==== AVAILABLE DATA

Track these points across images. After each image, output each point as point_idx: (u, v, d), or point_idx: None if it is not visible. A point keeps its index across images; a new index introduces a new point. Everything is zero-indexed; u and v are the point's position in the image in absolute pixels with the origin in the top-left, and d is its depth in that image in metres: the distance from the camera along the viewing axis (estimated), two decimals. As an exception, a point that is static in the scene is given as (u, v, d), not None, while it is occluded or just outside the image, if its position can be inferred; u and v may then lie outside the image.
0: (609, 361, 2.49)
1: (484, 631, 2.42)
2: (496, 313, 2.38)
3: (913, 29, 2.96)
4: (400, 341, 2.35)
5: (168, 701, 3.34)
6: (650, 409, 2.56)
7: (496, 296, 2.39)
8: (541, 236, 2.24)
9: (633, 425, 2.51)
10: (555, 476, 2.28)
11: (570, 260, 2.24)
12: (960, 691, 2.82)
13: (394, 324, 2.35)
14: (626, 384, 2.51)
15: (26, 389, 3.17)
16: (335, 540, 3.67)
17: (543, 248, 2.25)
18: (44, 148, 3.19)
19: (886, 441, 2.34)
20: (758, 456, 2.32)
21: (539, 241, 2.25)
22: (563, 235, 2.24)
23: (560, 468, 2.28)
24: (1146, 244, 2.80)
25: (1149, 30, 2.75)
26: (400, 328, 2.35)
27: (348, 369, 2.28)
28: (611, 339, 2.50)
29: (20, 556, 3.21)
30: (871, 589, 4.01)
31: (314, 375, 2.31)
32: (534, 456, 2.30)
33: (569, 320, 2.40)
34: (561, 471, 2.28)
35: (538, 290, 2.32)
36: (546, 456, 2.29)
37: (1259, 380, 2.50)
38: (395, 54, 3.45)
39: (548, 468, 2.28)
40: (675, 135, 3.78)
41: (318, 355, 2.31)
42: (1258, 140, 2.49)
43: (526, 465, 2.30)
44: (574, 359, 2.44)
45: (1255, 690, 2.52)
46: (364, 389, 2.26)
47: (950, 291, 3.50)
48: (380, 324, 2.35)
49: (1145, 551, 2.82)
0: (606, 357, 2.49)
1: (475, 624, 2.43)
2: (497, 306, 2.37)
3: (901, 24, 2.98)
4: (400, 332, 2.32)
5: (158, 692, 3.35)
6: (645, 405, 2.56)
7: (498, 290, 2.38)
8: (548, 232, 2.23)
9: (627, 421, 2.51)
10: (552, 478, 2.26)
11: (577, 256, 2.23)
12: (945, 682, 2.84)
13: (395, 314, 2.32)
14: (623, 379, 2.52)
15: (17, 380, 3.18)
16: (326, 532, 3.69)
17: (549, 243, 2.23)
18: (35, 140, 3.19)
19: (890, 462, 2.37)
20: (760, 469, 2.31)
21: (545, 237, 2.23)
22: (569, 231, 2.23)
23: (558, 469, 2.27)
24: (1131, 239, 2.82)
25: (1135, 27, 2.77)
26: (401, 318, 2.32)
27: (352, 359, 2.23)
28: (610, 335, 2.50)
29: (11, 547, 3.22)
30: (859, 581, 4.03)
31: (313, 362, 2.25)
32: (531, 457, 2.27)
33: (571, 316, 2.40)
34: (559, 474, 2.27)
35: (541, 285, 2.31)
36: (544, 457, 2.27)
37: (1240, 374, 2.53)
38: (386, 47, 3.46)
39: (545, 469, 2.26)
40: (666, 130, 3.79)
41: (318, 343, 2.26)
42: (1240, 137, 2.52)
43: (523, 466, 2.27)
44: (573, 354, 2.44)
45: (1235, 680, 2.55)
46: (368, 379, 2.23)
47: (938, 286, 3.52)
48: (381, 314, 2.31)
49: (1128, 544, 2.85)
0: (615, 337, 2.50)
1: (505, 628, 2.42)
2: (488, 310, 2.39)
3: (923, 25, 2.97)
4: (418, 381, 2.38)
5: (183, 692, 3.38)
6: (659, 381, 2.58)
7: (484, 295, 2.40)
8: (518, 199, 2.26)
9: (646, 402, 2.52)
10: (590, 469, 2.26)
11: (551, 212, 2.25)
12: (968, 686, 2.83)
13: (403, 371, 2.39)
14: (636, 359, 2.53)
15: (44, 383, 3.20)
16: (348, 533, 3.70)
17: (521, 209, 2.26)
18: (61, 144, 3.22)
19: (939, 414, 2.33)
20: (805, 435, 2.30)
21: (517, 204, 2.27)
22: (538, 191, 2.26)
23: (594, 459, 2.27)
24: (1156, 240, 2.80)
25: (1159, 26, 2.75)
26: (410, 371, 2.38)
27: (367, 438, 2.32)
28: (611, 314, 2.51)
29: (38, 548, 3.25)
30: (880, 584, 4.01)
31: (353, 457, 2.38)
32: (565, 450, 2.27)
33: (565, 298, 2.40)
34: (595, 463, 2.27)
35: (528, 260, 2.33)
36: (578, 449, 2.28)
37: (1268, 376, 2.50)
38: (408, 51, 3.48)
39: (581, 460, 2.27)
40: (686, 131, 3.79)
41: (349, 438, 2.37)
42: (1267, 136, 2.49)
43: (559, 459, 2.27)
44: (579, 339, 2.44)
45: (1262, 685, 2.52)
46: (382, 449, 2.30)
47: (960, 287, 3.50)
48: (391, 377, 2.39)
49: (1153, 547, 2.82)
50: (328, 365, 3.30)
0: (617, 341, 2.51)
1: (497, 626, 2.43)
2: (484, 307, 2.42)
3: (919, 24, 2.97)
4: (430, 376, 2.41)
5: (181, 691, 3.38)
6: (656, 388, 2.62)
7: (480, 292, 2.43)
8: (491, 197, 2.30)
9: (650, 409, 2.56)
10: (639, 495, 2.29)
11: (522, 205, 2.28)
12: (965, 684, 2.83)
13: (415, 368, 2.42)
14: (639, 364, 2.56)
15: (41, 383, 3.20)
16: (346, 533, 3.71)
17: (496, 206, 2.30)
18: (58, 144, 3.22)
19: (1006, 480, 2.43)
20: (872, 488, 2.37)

========

* [WHAT THIS TASK INVOLVES] Reproduce exactly the section above that begins at the line containing "22: (563, 235, 2.24)" and ends at the line containing "19: (890, 462, 2.37)", leaving out all other lines.

* [TASK RESPONSE]
22: (563, 235, 2.24)
23: (560, 468, 2.28)
24: (1146, 244, 2.80)
25: (1149, 30, 2.75)
26: (400, 328, 2.35)
27: (348, 369, 2.28)
28: (611, 339, 2.50)
29: (20, 556, 3.21)
30: (871, 589, 4.01)
31: (314, 375, 2.31)
32: (534, 456, 2.30)
33: (569, 320, 2.40)
34: (561, 471, 2.28)
35: (538, 290, 2.32)
36: (546, 456, 2.29)
37: (1259, 380, 2.50)
38: (395, 54, 3.45)
39: (548, 468, 2.28)
40: (675, 135, 3.78)
41: (318, 355, 2.31)
42: (1258, 140, 2.49)
43: (526, 465, 2.30)
44: (574, 359, 2.44)
45: (1255, 690, 2.52)
46: (364, 389, 2.26)
47: (950, 291, 3.50)
48: (380, 324, 2.35)
49: (1145, 551, 2.82)
0: (606, 357, 2.49)
1: (475, 624, 2.43)
2: (497, 306, 2.37)
3: (901, 24, 2.98)
4: (400, 332, 2.32)
5: (158, 692, 3.35)
6: (645, 405, 2.56)
7: (498, 290, 2.38)
8: (548, 232, 2.23)
9: (627, 421, 2.51)
10: (552, 478, 2.26)
11: (577, 256, 2.23)
12: (945, 682, 2.84)
13: (395, 314, 2.32)
14: (623, 379, 2.52)
15: (17, 380, 3.18)
16: (326, 532, 3.69)
17: (549, 243, 2.23)
18: (35, 140, 3.19)
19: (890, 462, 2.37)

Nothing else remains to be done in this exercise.